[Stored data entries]
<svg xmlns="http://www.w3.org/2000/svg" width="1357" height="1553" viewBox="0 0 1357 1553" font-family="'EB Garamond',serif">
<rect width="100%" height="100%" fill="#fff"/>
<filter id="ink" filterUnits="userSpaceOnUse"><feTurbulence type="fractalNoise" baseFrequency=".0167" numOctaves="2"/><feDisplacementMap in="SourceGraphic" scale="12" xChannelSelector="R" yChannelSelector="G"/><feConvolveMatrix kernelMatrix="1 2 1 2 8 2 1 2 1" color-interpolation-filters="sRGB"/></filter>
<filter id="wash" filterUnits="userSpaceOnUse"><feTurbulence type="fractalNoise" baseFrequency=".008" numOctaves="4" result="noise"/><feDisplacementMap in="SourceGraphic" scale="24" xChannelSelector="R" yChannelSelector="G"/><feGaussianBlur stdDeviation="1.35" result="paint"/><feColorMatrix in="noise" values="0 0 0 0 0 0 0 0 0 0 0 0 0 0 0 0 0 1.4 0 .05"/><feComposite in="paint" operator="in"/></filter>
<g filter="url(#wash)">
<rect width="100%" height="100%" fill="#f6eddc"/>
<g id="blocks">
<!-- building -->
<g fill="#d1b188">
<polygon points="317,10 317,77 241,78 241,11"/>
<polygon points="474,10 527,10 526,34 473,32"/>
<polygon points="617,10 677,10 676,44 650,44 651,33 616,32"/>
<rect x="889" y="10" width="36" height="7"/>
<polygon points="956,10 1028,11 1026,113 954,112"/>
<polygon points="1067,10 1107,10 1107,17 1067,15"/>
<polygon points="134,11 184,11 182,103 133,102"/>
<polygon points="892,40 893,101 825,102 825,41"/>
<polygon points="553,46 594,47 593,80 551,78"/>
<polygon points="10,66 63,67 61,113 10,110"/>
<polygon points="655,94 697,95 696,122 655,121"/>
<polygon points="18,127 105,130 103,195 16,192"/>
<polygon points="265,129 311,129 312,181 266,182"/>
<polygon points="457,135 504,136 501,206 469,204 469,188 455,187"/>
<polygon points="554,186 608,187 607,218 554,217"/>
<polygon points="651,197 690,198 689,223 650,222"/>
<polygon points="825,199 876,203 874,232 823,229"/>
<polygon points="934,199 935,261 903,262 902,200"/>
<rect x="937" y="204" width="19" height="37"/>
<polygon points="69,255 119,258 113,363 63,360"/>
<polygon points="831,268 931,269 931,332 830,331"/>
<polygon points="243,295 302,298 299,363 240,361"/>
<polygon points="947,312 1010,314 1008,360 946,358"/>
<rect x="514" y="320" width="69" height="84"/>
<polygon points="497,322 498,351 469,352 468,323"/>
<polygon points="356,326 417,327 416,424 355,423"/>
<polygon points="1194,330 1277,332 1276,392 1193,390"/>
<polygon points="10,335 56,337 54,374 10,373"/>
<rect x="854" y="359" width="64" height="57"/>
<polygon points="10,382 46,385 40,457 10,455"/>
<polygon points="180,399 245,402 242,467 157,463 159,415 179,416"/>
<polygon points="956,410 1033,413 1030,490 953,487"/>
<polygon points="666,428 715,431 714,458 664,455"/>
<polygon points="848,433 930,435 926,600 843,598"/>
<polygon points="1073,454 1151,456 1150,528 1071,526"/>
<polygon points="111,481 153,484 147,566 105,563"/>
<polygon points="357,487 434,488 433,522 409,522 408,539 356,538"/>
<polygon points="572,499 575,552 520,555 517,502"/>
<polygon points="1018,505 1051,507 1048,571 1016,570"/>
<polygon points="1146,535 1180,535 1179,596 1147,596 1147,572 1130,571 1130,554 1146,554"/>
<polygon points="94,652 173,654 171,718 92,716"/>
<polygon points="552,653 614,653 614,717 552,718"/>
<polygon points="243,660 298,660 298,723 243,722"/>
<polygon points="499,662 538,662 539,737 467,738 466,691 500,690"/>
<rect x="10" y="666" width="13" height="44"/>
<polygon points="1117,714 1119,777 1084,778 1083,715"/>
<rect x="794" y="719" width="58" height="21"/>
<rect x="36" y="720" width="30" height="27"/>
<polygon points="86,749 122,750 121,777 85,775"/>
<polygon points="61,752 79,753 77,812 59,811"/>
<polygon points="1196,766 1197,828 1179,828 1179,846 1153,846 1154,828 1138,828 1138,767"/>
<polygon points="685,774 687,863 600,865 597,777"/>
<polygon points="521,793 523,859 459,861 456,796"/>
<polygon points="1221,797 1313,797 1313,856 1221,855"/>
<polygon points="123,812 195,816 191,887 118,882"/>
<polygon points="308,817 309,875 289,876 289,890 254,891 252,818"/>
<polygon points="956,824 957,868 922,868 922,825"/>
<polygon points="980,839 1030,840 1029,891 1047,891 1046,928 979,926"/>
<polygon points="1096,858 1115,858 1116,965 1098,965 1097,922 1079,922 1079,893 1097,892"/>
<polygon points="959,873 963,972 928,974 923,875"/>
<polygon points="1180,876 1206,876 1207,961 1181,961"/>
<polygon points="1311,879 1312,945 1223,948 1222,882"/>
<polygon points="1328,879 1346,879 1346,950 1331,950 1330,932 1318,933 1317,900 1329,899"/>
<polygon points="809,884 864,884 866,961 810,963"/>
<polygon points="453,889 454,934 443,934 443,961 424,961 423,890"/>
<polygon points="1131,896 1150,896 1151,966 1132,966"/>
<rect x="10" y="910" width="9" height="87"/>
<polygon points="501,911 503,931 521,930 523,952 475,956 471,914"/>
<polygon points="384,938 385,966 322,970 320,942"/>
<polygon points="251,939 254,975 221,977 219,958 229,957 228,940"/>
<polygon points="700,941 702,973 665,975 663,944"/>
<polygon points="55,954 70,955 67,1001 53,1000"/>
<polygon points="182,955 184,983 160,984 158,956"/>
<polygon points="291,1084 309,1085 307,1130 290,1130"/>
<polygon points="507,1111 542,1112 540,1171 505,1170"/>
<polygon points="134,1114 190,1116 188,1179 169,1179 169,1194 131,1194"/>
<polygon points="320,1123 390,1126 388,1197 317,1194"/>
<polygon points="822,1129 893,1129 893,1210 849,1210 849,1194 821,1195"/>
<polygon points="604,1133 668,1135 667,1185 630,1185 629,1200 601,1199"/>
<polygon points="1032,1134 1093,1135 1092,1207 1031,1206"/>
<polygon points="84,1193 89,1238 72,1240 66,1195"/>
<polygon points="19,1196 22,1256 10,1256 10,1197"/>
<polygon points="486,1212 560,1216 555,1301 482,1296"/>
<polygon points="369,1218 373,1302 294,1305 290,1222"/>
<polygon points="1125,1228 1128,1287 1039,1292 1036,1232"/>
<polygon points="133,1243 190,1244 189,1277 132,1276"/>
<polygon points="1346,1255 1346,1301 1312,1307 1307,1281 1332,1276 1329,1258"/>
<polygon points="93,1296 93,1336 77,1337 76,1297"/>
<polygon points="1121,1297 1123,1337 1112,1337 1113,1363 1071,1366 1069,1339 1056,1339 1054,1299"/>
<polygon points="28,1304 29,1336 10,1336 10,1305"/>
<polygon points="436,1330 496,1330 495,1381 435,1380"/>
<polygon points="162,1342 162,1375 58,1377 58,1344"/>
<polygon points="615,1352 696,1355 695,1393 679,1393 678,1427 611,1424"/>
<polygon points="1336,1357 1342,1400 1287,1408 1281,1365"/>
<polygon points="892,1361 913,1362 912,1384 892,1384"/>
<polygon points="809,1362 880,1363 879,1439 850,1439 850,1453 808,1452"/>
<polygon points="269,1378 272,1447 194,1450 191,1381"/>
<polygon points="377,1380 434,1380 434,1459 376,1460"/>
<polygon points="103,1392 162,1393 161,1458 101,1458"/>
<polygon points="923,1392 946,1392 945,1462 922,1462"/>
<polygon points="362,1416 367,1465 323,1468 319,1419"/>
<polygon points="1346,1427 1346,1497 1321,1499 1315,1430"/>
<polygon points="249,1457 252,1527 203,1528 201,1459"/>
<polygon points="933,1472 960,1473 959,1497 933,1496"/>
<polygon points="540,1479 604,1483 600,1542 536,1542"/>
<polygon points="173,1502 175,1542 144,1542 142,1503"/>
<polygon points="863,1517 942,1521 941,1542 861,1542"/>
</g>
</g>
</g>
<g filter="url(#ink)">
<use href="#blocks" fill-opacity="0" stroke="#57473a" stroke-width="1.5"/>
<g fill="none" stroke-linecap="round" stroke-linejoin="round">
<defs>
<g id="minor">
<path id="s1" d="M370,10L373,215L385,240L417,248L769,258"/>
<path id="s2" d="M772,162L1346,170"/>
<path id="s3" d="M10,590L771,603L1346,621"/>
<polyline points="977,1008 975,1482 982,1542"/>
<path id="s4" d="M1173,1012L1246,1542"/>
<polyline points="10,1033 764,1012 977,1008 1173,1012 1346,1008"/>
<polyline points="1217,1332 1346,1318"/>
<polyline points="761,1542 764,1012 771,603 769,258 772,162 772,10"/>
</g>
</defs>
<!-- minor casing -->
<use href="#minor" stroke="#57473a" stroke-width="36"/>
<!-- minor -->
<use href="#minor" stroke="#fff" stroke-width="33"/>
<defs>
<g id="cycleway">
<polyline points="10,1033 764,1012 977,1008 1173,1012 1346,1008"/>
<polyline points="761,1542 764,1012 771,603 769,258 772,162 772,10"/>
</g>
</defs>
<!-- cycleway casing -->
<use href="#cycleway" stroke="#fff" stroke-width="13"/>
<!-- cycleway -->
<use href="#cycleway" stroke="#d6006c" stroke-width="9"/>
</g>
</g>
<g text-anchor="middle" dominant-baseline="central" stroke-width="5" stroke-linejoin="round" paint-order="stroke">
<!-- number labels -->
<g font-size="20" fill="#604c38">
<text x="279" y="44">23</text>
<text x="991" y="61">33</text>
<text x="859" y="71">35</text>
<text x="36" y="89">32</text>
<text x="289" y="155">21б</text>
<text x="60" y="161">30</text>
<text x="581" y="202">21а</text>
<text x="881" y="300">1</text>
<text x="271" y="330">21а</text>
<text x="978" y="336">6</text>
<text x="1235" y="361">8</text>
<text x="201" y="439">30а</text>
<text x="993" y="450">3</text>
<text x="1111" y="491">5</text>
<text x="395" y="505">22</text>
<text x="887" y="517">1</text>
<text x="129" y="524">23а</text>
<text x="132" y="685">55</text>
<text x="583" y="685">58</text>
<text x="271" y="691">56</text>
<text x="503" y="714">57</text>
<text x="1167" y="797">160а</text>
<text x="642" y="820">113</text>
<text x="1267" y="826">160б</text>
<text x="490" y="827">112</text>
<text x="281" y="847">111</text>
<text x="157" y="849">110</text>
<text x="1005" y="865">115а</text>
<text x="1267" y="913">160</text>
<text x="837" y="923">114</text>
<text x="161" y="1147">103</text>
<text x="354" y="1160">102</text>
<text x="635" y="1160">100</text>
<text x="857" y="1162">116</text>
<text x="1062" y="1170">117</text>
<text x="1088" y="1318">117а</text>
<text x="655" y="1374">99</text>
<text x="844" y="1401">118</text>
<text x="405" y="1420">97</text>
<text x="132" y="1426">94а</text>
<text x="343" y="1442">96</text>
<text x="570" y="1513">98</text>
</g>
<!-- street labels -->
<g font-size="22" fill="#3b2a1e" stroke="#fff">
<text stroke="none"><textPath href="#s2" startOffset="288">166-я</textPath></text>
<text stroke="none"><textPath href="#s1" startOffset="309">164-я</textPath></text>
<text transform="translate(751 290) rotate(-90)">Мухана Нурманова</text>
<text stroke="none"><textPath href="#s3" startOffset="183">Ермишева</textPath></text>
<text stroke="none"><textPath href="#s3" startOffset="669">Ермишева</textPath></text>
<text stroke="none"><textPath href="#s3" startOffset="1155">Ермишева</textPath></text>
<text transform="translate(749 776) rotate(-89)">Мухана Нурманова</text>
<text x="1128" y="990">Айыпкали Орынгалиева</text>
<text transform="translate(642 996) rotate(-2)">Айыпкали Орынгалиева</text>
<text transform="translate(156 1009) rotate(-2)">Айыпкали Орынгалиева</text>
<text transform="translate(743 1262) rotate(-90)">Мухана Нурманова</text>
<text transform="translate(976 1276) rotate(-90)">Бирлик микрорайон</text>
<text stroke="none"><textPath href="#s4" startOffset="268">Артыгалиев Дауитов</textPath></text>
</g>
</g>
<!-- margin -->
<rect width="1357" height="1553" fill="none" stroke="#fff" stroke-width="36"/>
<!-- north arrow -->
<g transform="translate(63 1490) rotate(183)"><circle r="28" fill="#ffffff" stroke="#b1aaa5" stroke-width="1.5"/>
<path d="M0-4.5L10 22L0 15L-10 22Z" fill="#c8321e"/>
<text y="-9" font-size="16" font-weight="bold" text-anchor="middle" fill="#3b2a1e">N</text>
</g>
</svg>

### Task prompt
Among the entries, how many lines carry "filter"? Reply with a number and nothing else.

### Completed exercise
4